◆ YOUR OBJECTIVE
Using the material below, return exactly the lines between the one holding "(version 20241229)" and the one holding "(fp_line (start -15.24 27.94)", inclusive, and no others.

◆ GIVEN ENTRIES
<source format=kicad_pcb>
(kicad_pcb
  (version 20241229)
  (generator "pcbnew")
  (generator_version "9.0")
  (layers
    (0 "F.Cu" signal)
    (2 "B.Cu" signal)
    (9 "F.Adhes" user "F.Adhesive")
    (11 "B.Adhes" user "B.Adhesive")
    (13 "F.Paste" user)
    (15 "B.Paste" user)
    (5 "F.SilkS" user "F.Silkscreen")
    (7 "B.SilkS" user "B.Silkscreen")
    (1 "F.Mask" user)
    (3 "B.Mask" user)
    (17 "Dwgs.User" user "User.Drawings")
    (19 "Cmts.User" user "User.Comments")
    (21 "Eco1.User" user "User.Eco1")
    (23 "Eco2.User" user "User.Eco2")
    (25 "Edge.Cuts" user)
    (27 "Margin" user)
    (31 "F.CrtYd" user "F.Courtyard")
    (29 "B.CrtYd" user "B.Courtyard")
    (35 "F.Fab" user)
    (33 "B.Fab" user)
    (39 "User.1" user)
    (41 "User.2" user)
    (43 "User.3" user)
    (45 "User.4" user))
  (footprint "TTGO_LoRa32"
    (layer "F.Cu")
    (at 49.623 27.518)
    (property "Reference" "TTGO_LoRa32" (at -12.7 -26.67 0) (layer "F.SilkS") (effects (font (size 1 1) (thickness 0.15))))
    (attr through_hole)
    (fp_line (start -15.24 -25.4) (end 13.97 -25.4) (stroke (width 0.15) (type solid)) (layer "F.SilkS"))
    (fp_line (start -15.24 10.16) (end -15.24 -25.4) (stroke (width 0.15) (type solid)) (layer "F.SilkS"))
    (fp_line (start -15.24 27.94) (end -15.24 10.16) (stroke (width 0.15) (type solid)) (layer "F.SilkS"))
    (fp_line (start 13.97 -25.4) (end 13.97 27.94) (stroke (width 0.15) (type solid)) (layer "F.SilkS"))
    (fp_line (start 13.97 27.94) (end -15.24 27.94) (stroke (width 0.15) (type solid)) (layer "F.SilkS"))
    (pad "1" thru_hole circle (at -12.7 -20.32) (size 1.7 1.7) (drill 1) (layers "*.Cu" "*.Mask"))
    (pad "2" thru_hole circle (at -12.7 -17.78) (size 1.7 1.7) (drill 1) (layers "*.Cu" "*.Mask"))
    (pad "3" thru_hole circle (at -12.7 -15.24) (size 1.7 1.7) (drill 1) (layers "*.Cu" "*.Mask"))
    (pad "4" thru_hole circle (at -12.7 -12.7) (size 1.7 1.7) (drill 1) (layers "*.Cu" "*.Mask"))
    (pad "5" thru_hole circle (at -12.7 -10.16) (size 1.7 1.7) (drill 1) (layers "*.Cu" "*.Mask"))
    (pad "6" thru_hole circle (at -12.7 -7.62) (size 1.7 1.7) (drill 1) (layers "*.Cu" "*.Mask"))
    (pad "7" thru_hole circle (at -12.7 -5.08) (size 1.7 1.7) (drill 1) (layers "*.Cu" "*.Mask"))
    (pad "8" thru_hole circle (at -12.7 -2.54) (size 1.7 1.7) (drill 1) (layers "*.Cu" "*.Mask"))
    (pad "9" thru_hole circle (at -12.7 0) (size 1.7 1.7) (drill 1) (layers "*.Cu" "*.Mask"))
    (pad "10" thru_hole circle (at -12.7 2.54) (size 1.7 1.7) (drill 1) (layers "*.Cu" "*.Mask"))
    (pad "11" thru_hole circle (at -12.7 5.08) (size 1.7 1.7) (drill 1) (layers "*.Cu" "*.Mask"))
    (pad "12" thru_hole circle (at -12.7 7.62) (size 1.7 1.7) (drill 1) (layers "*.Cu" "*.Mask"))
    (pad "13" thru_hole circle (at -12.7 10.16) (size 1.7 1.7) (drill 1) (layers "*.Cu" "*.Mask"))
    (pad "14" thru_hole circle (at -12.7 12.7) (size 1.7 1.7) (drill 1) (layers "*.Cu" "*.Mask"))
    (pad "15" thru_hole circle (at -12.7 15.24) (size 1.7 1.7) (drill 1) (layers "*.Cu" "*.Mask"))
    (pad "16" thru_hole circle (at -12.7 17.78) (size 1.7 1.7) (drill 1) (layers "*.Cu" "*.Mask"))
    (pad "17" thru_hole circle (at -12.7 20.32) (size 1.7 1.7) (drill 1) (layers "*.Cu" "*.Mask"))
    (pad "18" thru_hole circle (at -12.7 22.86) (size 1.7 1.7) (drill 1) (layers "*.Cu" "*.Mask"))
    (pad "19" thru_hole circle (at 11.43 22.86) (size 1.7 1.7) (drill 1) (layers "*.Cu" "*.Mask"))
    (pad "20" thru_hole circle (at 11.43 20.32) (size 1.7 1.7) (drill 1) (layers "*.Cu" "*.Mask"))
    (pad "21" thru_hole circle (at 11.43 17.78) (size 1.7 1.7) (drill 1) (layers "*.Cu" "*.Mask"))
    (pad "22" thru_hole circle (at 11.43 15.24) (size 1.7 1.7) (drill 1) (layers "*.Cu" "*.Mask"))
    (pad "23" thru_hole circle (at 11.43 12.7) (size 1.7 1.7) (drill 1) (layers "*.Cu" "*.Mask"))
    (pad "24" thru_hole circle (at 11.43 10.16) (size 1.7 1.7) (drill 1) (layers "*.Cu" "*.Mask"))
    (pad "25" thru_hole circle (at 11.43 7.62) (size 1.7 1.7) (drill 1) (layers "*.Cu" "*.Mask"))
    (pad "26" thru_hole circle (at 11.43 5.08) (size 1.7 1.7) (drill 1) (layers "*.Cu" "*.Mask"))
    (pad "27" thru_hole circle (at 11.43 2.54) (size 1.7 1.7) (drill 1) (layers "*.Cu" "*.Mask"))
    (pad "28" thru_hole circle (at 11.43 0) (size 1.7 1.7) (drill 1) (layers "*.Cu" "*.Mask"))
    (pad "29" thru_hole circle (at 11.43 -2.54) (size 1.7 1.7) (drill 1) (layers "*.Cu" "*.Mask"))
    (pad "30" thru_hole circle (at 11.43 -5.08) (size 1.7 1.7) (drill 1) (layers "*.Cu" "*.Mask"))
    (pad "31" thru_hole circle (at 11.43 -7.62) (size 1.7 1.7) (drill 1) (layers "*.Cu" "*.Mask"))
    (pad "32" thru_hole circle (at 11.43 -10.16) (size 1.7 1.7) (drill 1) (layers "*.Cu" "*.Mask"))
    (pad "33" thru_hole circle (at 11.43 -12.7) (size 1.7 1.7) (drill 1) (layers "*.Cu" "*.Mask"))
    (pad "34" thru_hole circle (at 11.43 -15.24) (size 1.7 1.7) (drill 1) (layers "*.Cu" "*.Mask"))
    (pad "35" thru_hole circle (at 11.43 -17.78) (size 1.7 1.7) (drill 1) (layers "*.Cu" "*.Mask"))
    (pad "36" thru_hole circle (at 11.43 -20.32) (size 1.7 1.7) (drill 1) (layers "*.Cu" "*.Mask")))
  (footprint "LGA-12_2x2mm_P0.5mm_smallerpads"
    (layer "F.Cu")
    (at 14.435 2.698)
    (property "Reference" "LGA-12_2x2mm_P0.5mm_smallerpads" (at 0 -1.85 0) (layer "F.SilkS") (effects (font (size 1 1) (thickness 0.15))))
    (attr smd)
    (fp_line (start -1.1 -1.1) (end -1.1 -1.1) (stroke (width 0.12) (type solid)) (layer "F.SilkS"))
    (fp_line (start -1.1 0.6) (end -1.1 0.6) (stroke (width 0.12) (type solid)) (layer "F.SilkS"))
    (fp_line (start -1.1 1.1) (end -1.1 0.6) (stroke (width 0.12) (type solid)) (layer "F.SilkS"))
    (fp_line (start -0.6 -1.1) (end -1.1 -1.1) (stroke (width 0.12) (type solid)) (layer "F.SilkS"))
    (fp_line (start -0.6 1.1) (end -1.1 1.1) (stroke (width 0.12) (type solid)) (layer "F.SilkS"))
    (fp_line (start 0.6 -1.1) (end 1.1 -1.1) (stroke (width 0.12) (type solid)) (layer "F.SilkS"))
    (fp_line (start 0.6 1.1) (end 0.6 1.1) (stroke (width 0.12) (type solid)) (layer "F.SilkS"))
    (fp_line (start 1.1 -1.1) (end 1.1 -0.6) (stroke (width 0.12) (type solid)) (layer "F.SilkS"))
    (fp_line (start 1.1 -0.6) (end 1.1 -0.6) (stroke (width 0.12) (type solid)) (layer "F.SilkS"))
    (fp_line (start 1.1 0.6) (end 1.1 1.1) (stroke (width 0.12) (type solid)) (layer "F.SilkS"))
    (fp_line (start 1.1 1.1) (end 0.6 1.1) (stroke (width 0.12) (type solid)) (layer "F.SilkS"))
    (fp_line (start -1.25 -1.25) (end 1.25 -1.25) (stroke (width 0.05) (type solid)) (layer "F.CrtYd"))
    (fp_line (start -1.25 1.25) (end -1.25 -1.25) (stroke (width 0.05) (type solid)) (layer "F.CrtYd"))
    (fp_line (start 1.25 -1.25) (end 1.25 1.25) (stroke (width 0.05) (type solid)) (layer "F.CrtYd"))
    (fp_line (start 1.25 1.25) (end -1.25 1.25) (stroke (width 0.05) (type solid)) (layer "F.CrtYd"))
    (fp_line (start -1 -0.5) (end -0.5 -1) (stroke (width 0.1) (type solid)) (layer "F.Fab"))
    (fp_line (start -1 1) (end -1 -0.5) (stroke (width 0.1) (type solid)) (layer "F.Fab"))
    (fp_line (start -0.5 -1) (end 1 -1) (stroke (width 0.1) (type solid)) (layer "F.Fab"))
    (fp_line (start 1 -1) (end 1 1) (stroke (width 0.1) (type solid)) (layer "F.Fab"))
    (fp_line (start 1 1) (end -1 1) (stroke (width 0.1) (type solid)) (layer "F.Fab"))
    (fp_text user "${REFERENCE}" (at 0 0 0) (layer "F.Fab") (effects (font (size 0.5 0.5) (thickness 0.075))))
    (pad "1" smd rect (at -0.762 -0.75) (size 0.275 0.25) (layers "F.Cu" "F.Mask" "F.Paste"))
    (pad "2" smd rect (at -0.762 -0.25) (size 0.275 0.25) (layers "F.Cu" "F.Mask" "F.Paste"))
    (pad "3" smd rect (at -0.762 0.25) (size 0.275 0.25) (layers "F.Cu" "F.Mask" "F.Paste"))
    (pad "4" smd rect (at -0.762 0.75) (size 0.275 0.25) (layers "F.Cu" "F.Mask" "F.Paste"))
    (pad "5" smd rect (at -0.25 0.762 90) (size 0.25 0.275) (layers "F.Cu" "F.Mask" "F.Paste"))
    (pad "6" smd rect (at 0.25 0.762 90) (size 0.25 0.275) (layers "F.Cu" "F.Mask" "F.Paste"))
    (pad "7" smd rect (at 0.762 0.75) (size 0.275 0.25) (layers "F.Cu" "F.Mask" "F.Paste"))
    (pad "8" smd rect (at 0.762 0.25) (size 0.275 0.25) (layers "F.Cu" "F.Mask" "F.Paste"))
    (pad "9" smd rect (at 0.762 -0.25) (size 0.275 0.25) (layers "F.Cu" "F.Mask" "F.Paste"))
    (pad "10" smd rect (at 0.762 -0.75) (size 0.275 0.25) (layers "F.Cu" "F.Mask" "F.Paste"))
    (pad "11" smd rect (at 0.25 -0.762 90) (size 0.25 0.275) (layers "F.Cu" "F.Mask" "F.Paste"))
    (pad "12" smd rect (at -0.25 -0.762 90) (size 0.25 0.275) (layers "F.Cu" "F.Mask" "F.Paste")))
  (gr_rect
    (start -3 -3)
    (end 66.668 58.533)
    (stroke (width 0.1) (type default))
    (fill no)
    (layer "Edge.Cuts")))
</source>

◆ RESPONSE BELOW
  (version 20241229)
  (generator "pcbnew")
  (generator_version "9.0")
  (layers
    (0 "F.Cu" signal)
    (2 "B.Cu" signal)
    (9 "F.Adhes" user "F.Adhesive")
    (11 "B.Adhes" user "B.Adhesive")
    (13 "F.Paste" user)
    (15 "B.Paste" user)
    (5 "F.SilkS" user "F.Silkscreen")
    (7 "B.SilkS" user "B.Silkscreen")
    (1 "F.Mask" user)
    (3 "B.Mask" user)
    (17 "Dwgs.User" user "User.Drawings")
    (19 "Cmts.User" user "User.Comments")
    (21 "Eco1.User" user "User.Eco1")
    (23 "Eco2.User" user "User.Eco2")
    (25 "Edge.Cuts" user)
    (27 "Margin" user)
    (31 "F.CrtYd" user "F.Courtyard")
    (29 "B.CrtYd" user "B.Courtyard")
    (35 "F.Fab" user)
    (33 "B.Fab" user)
    (39 "User.1" user)
    (41 "User.2" user)
    (43 "User.3" user)
    (45 "User.4" user))
  (footprint "TTGO_LoRa32"
    (layer "F.Cu")
    (at 49.623 27.518)
    (property "Reference" "TTGO_LoRa32" (at -12.7 -26.67 0) (layer "F.SilkS") (effects (font (size 1 1) (thickness 0.15))))
    (attr through_hole)
    (fp_line (start -15.24 -25.4) (end 13.97 -25.4) (stroke (width 0.15) (type solid)) (layer "F.SilkS"))
    (fp_line (start -15.24 10.16) (end -15.24 -25.4) (stroke (width 0.15) (type solid)) (layer "F.SilkS"))
    (fp_line (start -15.24 27.94) (end -15.24 10.16) (stroke (width 0.15) (type solid)) (layer "F.SilkS"))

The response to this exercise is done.